## [Exercise aim]
A faithful copy of the data is the goal; set it down exactly, without the images.

## [Supplied records]
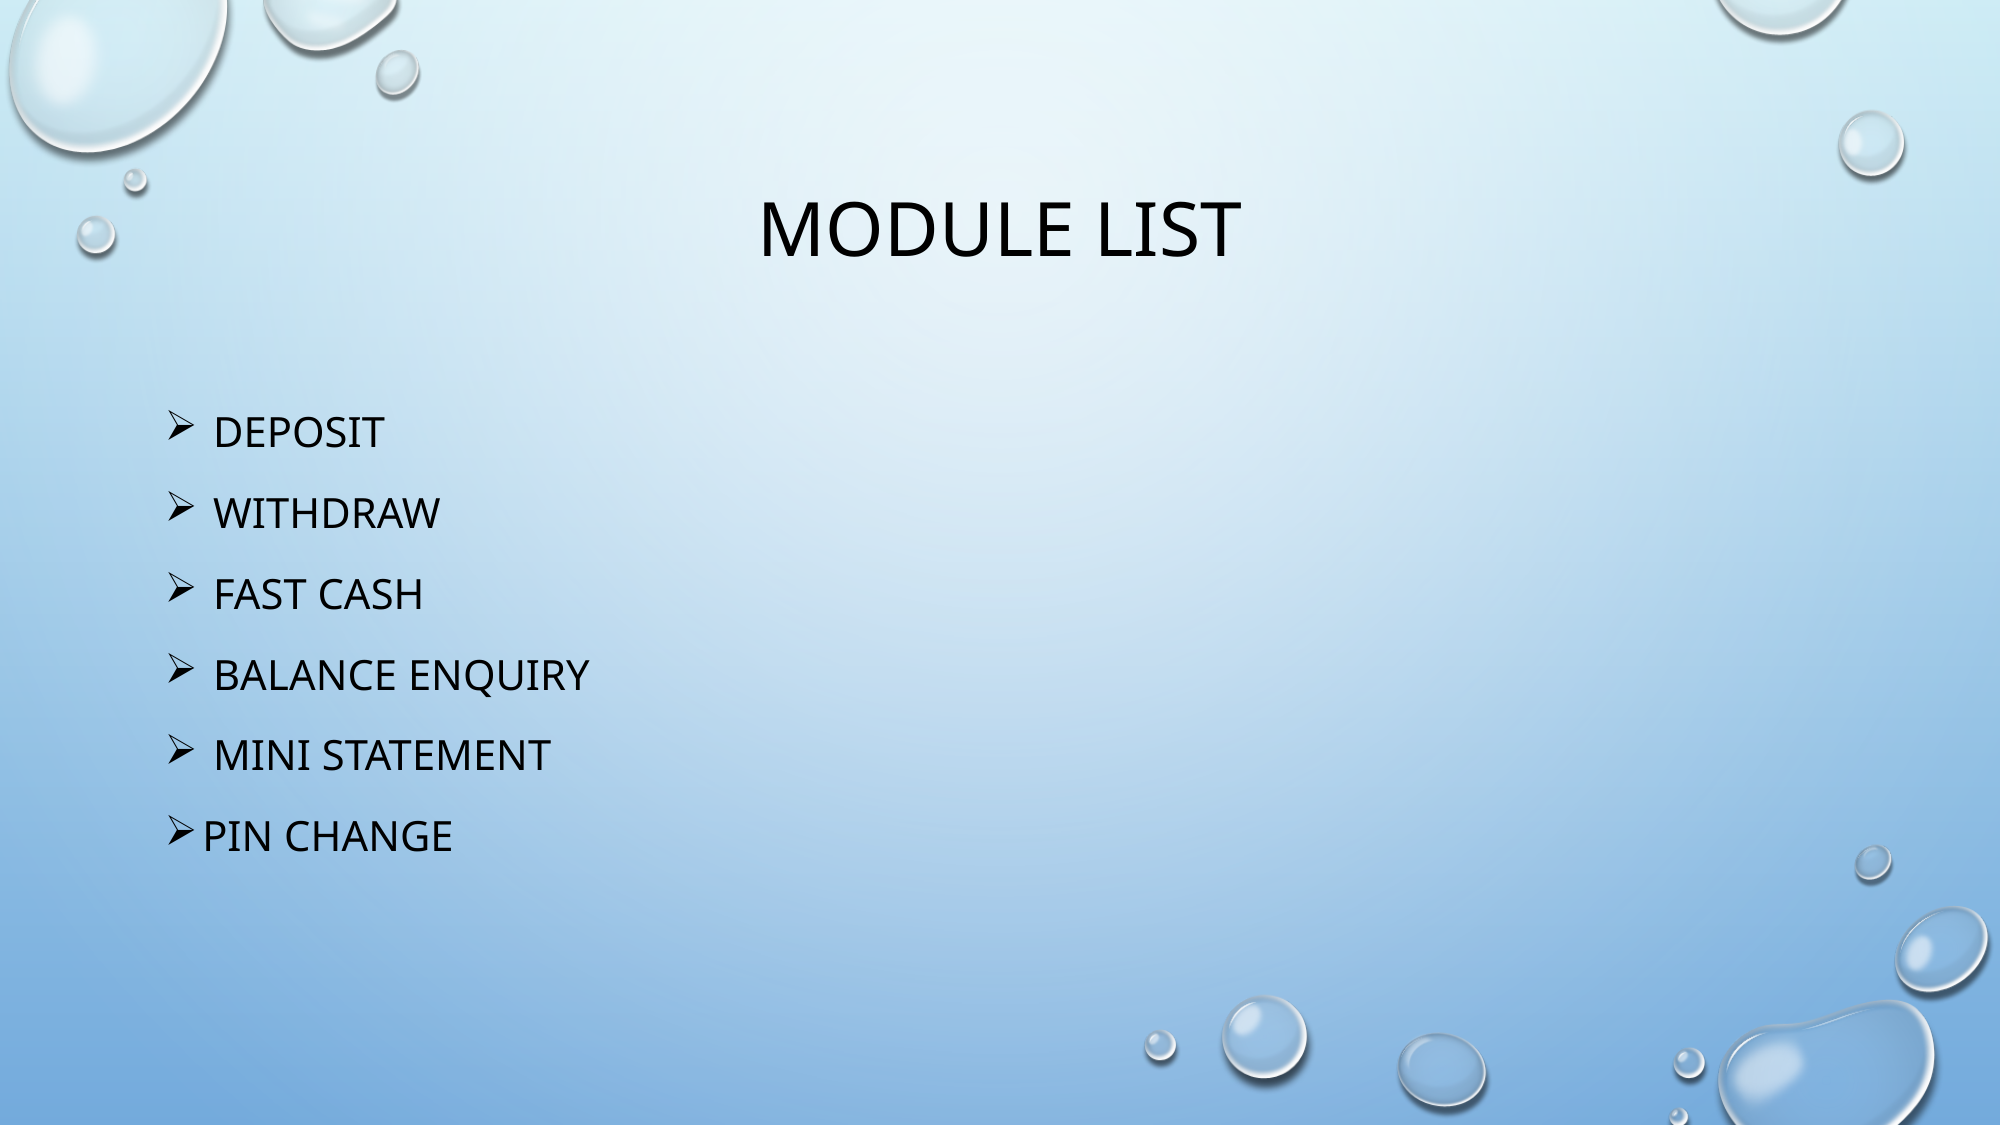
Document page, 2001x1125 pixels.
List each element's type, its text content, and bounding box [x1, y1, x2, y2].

picture [0, 0, 2000, 1125]
title MODULE LIST [149, 101, 1851, 364]
list DEPOSIT WITHDRAW FAST CASH BALANCE ENQUIRY MINI STATEMENT PIN CHANGE [149, 388, 1850, 950]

## [Result of the task]
Document page, 2001x1125 pixels.
List each element's type, its text content, and bounding box [x1, y1, x2, y2].

picture [0, 0, 2000, 1125]
title MODULE LIST [149, 101, 1851, 364]
list DEPOSIT WITHDRAW FAST CASH BALANCE ENQUIRY MINI STATEMENT PIN CHANGE [149, 388, 1850, 950]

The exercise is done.